The Penrith Panthers celebrated their 50th year in the NRL in 2016.

In 2017, Penrith finished 7th on The NRL Premiership table and qualified for the finals. Penrith defeated Manly in week one of the finals 22-10 and then were defeated by Brisbane the following week 13–6 at Suncorp Stadium thus eliminating them from the competition. The Penrith reserve grade side fared much better, firstly winning The Intrust Super Premiership by defeating Wyong 20-12 and then defeating The PNG Hunters the following week in The State Championship final 42–18.

In 2018, Penrith finished 5th on the table at the end of the regular season during which coach Anthony Griffin was sacked four weeks before the finals series after falling out with Phil Gould. Griffin was then replaced by Cameron Ciraldo for the remainder of the season.

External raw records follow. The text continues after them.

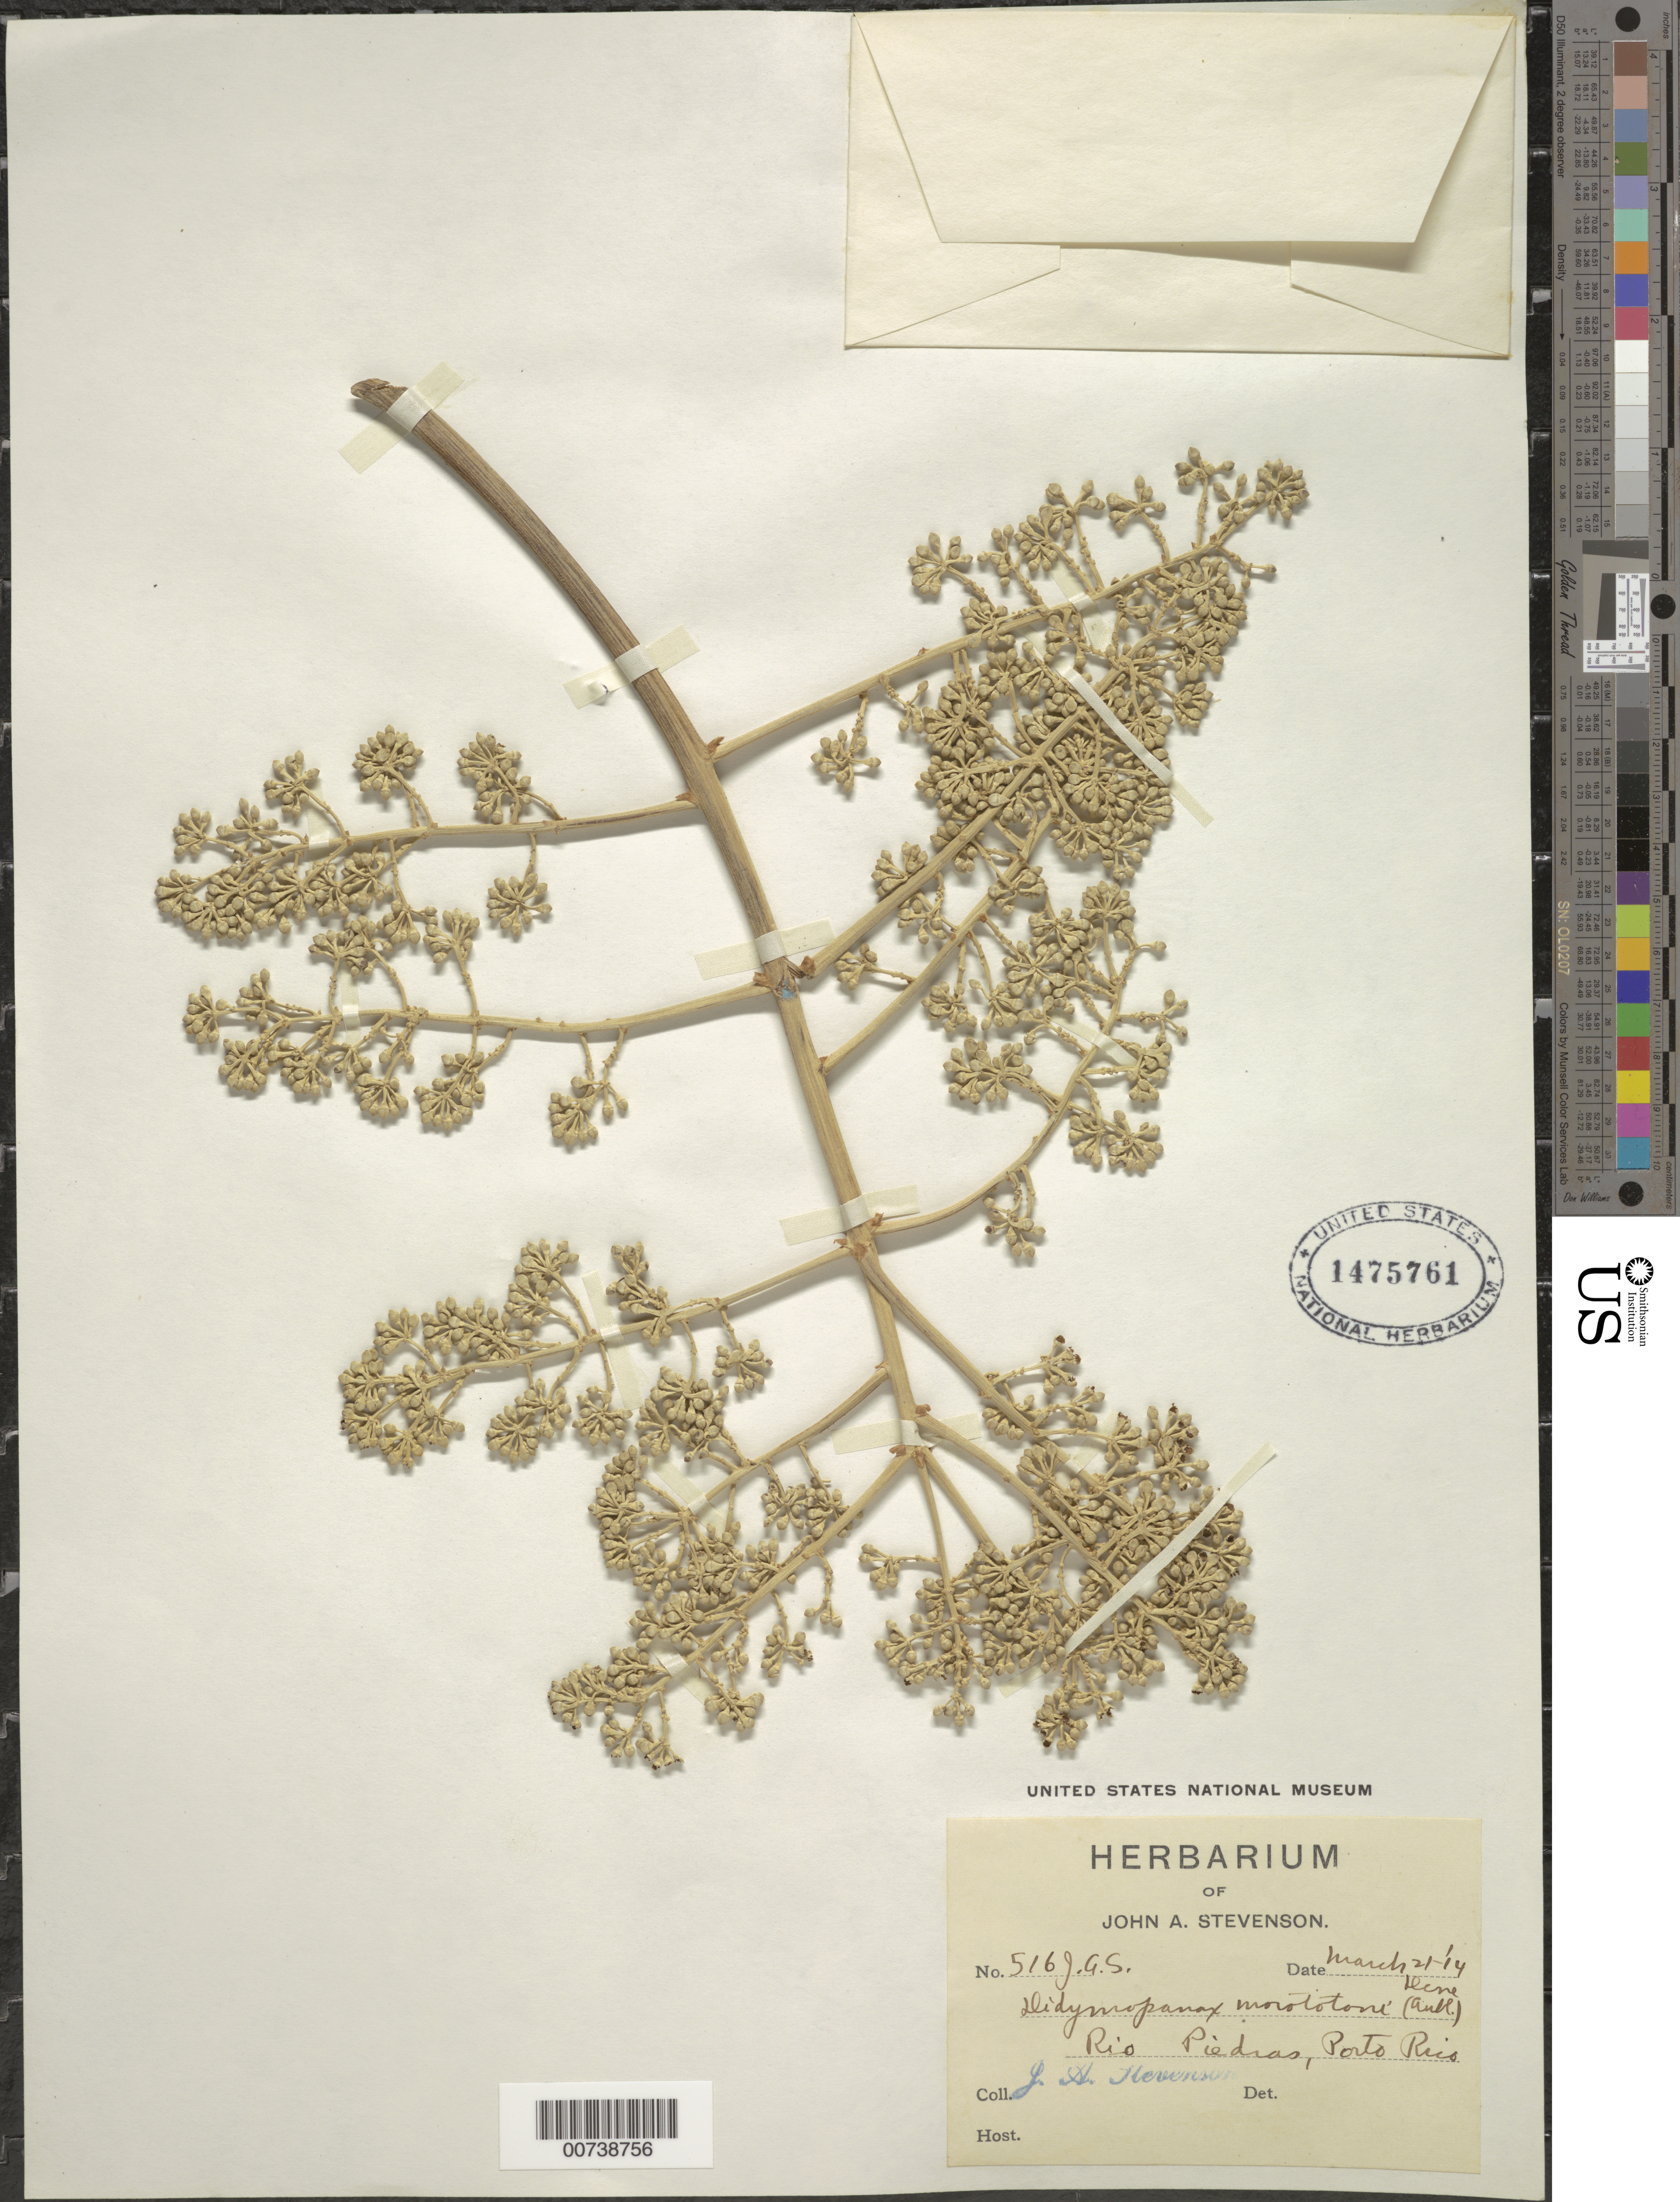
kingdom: Plantae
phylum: Tracheophyta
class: Magnoliopsida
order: Apiales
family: Araliaceae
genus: Schefflera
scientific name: Schefflera morototoni (Aubl.) Maguire, Steyerm. & Frodin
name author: (Aubl.) Maguire et al.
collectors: J. Stevenson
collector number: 516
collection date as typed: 21 Mar 1914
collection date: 1914-03-21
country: Puerto Rico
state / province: San Juan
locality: Rio Piedras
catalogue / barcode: US 1475761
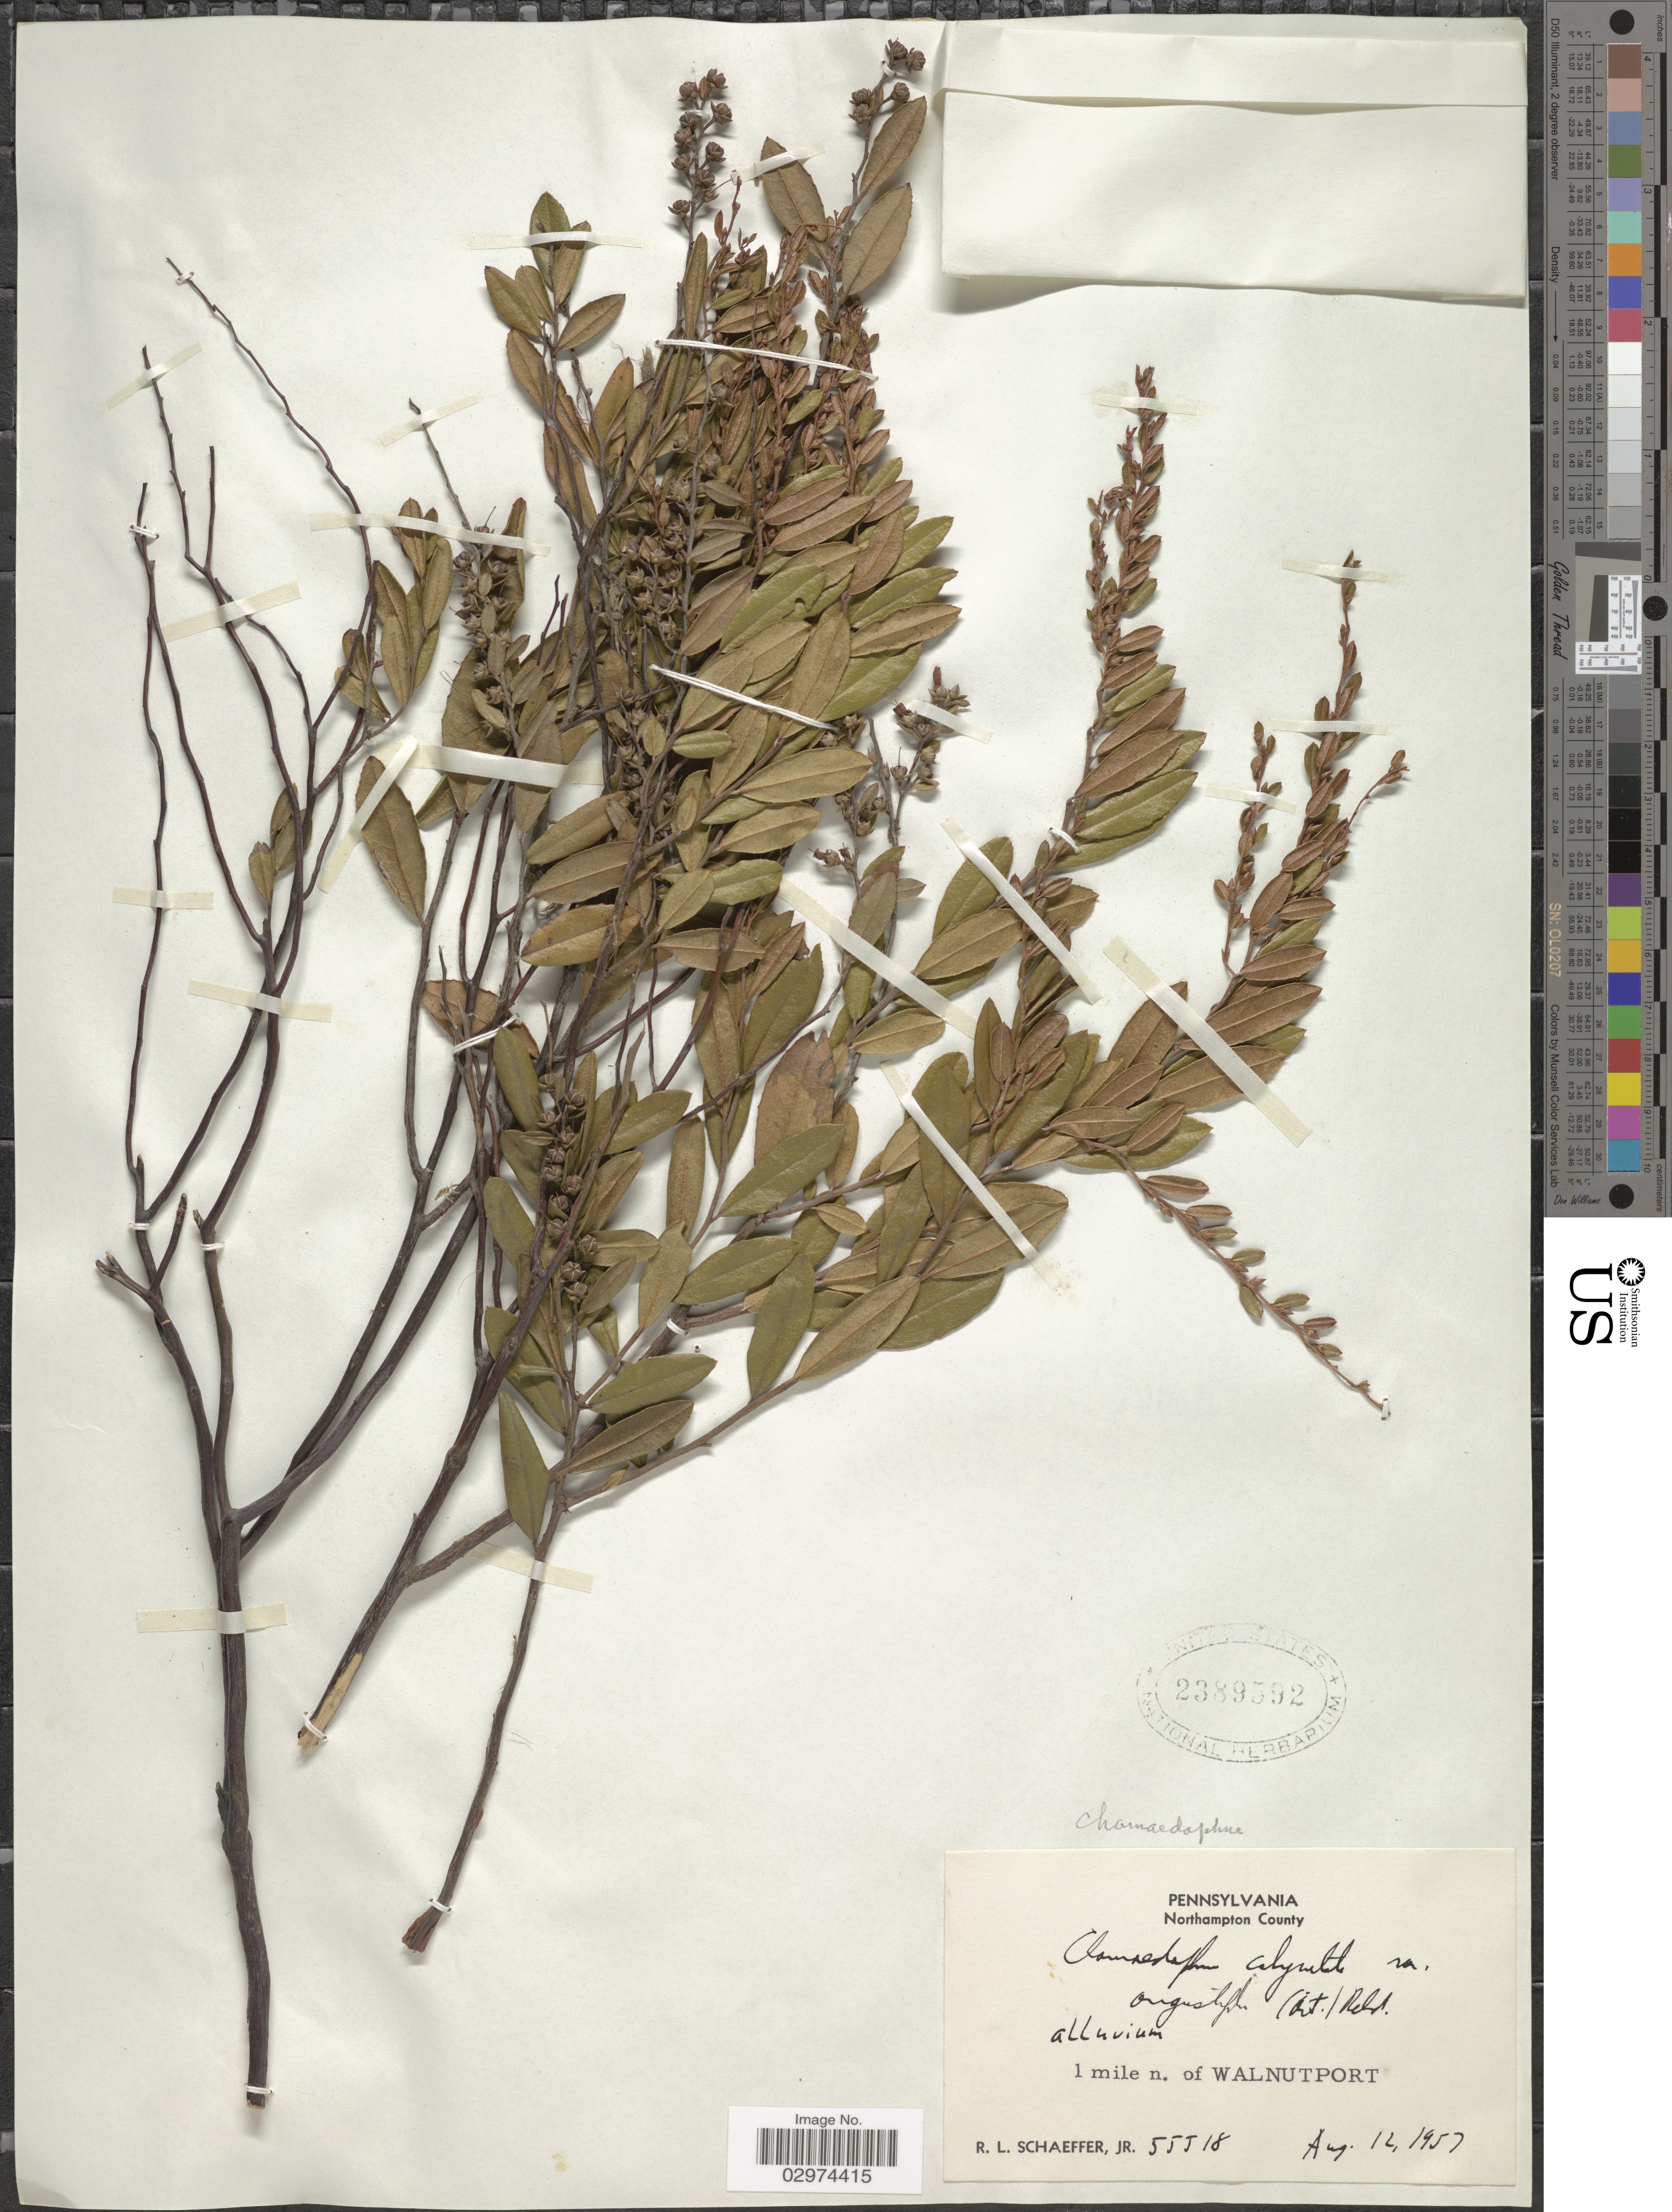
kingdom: Plantae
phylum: Tracheophyta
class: Magnoliopsida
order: Ericales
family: Ericaceae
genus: Chamaedaphne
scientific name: Chamaedaphne calyculata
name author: (L.) Moench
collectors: R. L. Schaeffer Jr.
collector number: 55518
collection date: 1957-08-12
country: United States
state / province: Pennsylvania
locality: Northampton County. 1 mile n. of Walnutport.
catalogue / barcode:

In week one of the finals, Penrith easily accounted for the New Zealand Warriors to set up a clash with Cronulla. Although both clubs were admitted into the competition in 1967 this would provide the first meeting between the two clubs in a finals match. In a tight game, Cronulla defeated Penrith 21-20 ending their season.

Before the commencement of the 2019 NRL season, Penrith were predicted by many to challenge for the premiership and reach the finals. Penrith got off to a bad start with the club winning only 2 of their first 10 matches leaving the team bottom of the table. Penrith would then go on to win their next 7 games in a row leaving them just outside the finals places. In a must win game against the Sydney Roosters in round 24, Penrith lost the match 22–6 at the Sydney Cricket Ground which meant that the club would miss out on the finals series for the first time since 2015.

== 2020s ==
Penrith started the 2020 NRL season with three wins and a draw before suffering a 16-10 loss to Parramatta. The club then went on a 15-game unbeaten run to claim the 2020 Minor Premiership, only the third time in the club's history they had achieved this feat.

Penrith would go on to reach the 2020 NRL Grand Final after going 17 games unbeaten throughout the year and in the finals. The opponents in the grand final were Melbourne who raced out to a 22-0 lead at half-time. Penrith came back in the second half of the game but lost the grand final 26-20 at ANZ Stadium.

At the start of the 2021 NRL season, Penrith became the first team in Rugby League History to win their opening two games without conceding a point as they beat North Queensland 24-0 and then defeated Canterbury 28-0.

In round 4 of the 2021 NRL season, Penrith defeated Manly-Warringah 46-6 at Brookvale Oval inflicting Manly's worst ever home defeat. The win also meant that Penrith had their best start to a season since 1997 when they won their opening four games in that year.